The World Vision led project is providing some of the worst hit families in Ormoc and Tacloban with the opportunity to earn a daily income in return for their labour.

"We select families whose homes were partially or totally damaged during Haiyan. Many have lost their means of earning an income and have relied on help from organisations and family members to get by," says Thokozani Hove, a World Vision food assistance specialist in Leyte.

At one of World Vision's work sites in Villaba a team of 12 cleared debris from an elementary school, along with repairing and repainting school desks and chairs yesterday.

Alfredo Apariso, a 31-year-old fisherman and a father of two, saw both his home and boat destroyed during the typhoon. Unable to return to the sea, he resorted to driving a tricycle for 150 pesos per day after Haiyan.

"I was very happy when I was selected. Even though it's a little bit of money, it's a big help for us," Apariso says. "I'll use the money to buy food and milk for my children."

World Vision pays workers 260 pesos for 4 hours of labour per day – in line with the minimum daily wage on Leyte.

Genlyn Ochea, a 37-year-old mother of one, saw her roof smash by a falling coconut tree during the typhoon. She remembers cold and wet nights after the storm, sleeping in the open air, and has since stretched a tarpaulin across the hole – to provide temporary shelter from the weather. She too is benefiting from the project and as she painted school chairs a shade of green yesterday, she dreamed of how she’d use the money she would earn. 
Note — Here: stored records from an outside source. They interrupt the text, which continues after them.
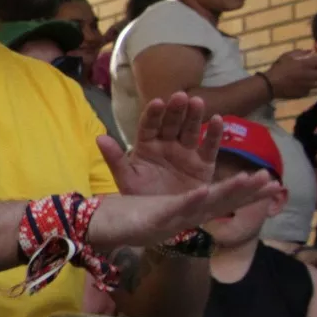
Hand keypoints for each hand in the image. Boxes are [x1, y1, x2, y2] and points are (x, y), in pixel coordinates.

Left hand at [92, 92, 274, 248]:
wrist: (163, 219)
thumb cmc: (142, 196)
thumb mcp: (127, 179)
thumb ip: (115, 158)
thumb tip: (99, 137)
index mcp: (146, 146)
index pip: (149, 126)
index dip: (153, 115)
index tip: (157, 103)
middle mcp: (167, 145)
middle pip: (171, 124)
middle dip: (175, 110)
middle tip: (180, 97)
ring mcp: (186, 152)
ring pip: (191, 130)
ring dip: (194, 116)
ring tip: (198, 103)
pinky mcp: (203, 163)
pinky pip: (209, 147)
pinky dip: (214, 134)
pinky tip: (218, 120)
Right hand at [265, 50, 316, 99]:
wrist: (270, 85)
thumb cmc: (278, 68)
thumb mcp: (287, 56)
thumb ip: (299, 52)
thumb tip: (310, 51)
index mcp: (306, 64)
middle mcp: (310, 75)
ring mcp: (308, 85)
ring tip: (312, 76)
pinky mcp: (305, 93)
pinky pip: (312, 88)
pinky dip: (310, 85)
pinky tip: (303, 83)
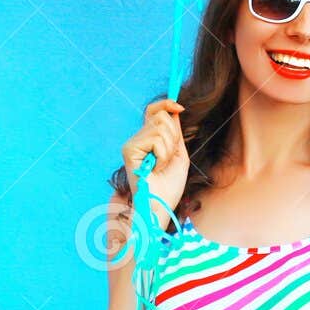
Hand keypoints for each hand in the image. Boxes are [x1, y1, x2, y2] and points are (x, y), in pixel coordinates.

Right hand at [121, 98, 189, 229]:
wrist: (161, 205)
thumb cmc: (169, 186)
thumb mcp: (179, 154)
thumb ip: (175, 132)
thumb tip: (173, 109)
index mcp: (148, 139)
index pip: (153, 111)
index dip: (165, 103)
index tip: (180, 107)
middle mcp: (137, 139)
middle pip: (161, 117)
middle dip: (174, 137)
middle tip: (168, 158)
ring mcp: (131, 144)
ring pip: (161, 128)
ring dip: (169, 149)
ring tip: (162, 165)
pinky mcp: (129, 150)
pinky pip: (156, 140)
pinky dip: (163, 155)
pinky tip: (155, 168)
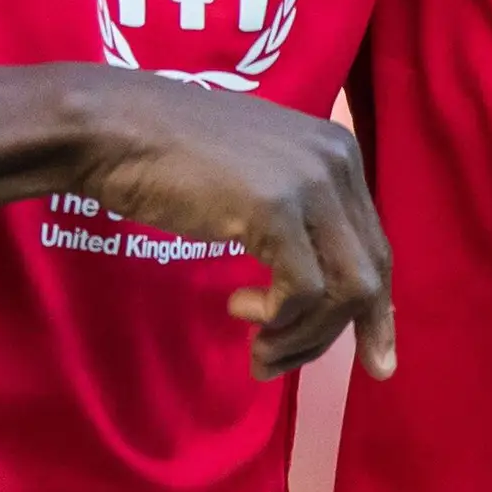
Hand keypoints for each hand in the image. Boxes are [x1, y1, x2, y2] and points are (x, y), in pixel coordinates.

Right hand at [59, 71, 394, 380]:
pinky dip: (277, 317)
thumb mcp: (257, 179)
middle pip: (370, 273)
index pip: (375, 246)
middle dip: (339, 334)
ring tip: (259, 349)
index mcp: (340, 151)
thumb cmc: (172, 155)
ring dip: (303, 336)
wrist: (115, 127)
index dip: (375, 311)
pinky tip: (240, 307)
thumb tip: (325, 286)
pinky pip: (302, 289)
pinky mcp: (275, 207)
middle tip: (288, 365)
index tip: (373, 360)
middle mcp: (337, 163)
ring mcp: (310, 183)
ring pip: (345, 290)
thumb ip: (299, 217)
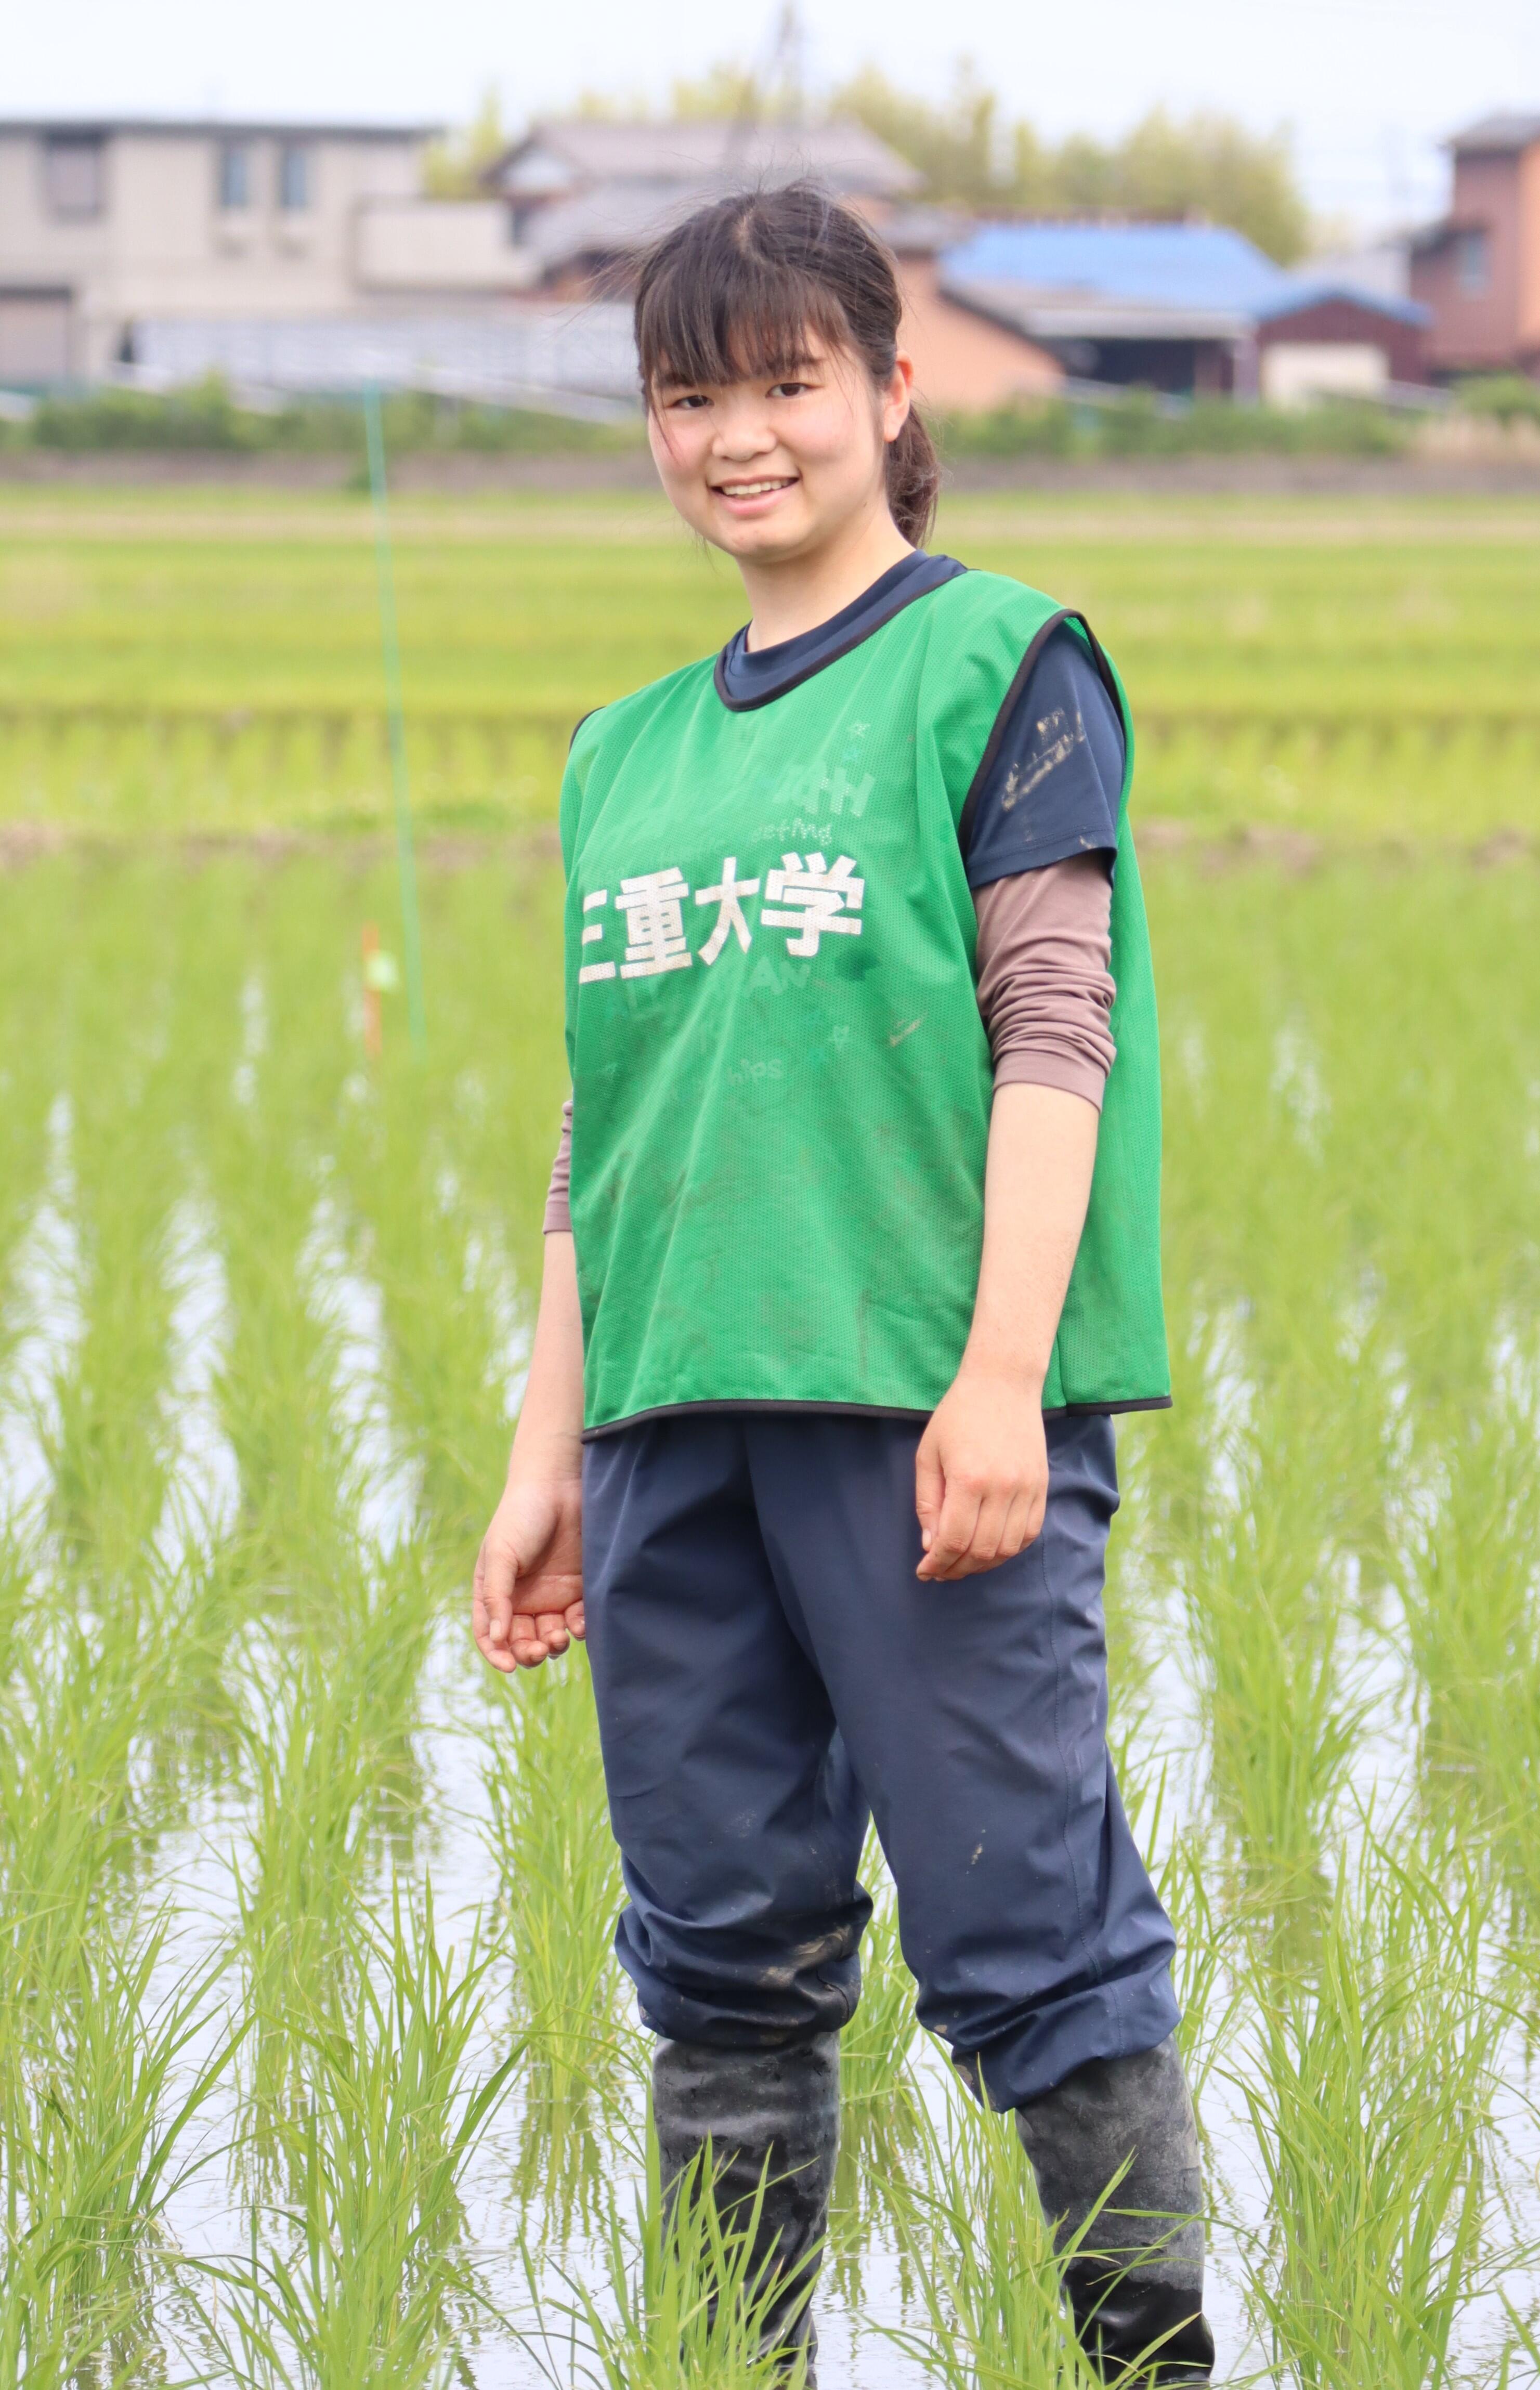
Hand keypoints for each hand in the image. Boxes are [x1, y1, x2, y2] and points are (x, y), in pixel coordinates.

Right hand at [473, 1471, 584, 1671]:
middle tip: (540, 1650)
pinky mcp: (578, 1590)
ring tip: (559, 1637)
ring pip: (550, 1638)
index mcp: (495, 1593)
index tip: (509, 1666)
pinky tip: (579, 1625)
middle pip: (522, 1642)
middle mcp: (522, 1600)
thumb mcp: (500, 1555)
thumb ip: (497, 1597)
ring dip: (554, 1646)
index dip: (496, 1654)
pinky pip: (577, 1621)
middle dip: (529, 1653)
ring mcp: (551, 1596)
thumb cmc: (521, 1516)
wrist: (559, 1486)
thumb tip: (498, 1639)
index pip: (490, 1634)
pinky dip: (578, 1629)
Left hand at [914, 1367, 1048, 1580]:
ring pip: (1008, 1548)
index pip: (954, 1540)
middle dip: (957, 1568)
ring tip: (963, 1561)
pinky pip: (1030, 1533)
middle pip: (982, 1551)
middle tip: (941, 1570)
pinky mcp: (1042, 1486)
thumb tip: (932, 1545)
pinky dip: (1010, 1548)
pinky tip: (991, 1547)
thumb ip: (927, 1503)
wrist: (1002, 1384)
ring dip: (984, 1563)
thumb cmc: (957, 1416)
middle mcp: (1002, 1488)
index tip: (925, 1571)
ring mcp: (1027, 1488)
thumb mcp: (928, 1455)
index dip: (938, 1563)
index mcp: (968, 1479)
"With the money I get from working, I'm going to buy new steel sheets and nails for my roof," Ochea says.

In total, World Vision's cash for work project aims to restore community infrastructure in 12 municipalities and provide short term work for 12,000 people. The project works in close cooperation with local government units and community representatives to identify work sites and beneficiaries.

"We are not just rebuilding communities and infrastructure, we're restoring the dignity of families who lost so much during the typhoon," says Minnie Portales, World Vision’s public engagement director in the Philippines.

World Visions cash for work project for Haiyan survivors is expected to continue until November.